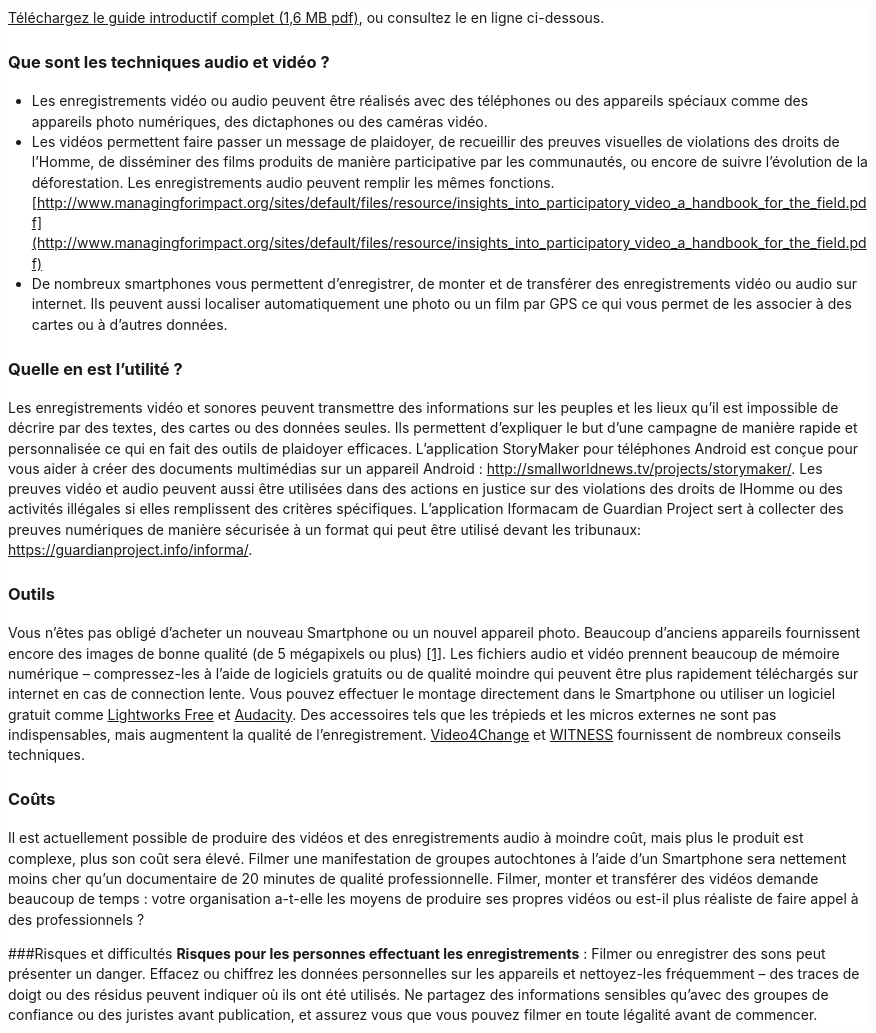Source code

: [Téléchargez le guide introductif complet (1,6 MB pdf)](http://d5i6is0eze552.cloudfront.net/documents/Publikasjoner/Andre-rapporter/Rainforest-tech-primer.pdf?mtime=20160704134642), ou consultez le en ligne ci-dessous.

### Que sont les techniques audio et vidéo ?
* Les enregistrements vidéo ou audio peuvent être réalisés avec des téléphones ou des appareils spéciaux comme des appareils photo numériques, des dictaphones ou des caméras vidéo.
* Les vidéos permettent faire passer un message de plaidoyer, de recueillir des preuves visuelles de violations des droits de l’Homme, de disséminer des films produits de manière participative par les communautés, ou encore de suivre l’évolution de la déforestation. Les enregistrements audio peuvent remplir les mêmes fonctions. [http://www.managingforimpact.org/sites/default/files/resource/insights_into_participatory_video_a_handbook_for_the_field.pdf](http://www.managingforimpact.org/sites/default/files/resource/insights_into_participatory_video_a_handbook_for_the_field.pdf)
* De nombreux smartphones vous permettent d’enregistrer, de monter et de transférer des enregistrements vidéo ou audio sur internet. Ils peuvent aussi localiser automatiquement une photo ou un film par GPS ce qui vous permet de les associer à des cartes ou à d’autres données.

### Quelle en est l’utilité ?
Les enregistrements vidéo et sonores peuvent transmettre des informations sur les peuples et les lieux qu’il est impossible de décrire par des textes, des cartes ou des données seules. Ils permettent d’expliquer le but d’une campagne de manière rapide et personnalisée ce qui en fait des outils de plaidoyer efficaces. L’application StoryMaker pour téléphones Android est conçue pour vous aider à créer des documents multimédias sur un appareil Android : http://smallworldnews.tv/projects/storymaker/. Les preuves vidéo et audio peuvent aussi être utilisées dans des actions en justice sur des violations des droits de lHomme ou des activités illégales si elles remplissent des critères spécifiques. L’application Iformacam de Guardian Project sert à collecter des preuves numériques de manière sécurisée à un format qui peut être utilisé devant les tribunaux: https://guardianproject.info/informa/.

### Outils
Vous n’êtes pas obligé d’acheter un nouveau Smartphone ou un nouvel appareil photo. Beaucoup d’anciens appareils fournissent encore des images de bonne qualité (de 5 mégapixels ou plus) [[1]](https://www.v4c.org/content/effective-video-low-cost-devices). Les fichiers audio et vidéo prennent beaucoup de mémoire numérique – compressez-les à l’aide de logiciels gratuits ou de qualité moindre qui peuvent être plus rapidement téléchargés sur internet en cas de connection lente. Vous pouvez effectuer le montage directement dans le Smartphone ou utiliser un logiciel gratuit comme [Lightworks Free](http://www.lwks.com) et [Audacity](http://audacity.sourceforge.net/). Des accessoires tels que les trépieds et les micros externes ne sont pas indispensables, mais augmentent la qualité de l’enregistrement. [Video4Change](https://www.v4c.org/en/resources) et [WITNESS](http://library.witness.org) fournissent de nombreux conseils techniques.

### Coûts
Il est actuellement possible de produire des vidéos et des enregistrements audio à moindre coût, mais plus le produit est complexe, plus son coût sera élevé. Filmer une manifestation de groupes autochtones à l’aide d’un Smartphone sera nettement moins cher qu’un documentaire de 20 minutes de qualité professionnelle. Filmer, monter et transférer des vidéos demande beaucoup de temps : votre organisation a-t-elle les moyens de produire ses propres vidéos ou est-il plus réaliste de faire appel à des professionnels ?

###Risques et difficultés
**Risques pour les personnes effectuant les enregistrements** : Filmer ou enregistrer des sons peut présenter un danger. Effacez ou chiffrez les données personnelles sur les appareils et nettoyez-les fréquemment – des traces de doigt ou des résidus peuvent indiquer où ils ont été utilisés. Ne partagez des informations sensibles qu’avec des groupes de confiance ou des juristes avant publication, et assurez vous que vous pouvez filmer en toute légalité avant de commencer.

> _ACTION ITEM_: From the first line above down to the line with "des caméras vidéo.", reproduce every line and no others, omitting pictures.

> _OUTPUT_:
Source code

: [Téléchargez le guide introductif complet (1,6 MB pdf)](http://d5i6is0eze552.cloudfront.net/documents/Publikasjoner/Andre-rapporter/Rainforest-tech-primer.pdf?mtime=20160704134642), ou consultez le en ligne ci-dessous.

### Que sont les techniques audio et vidéo ?
* Les enregistrements vidéo ou audio peuvent être réalisés avec des téléphones ou des appareils spéciaux comme des appareils photo numériques, des dictaphones ou des caméras vidéo.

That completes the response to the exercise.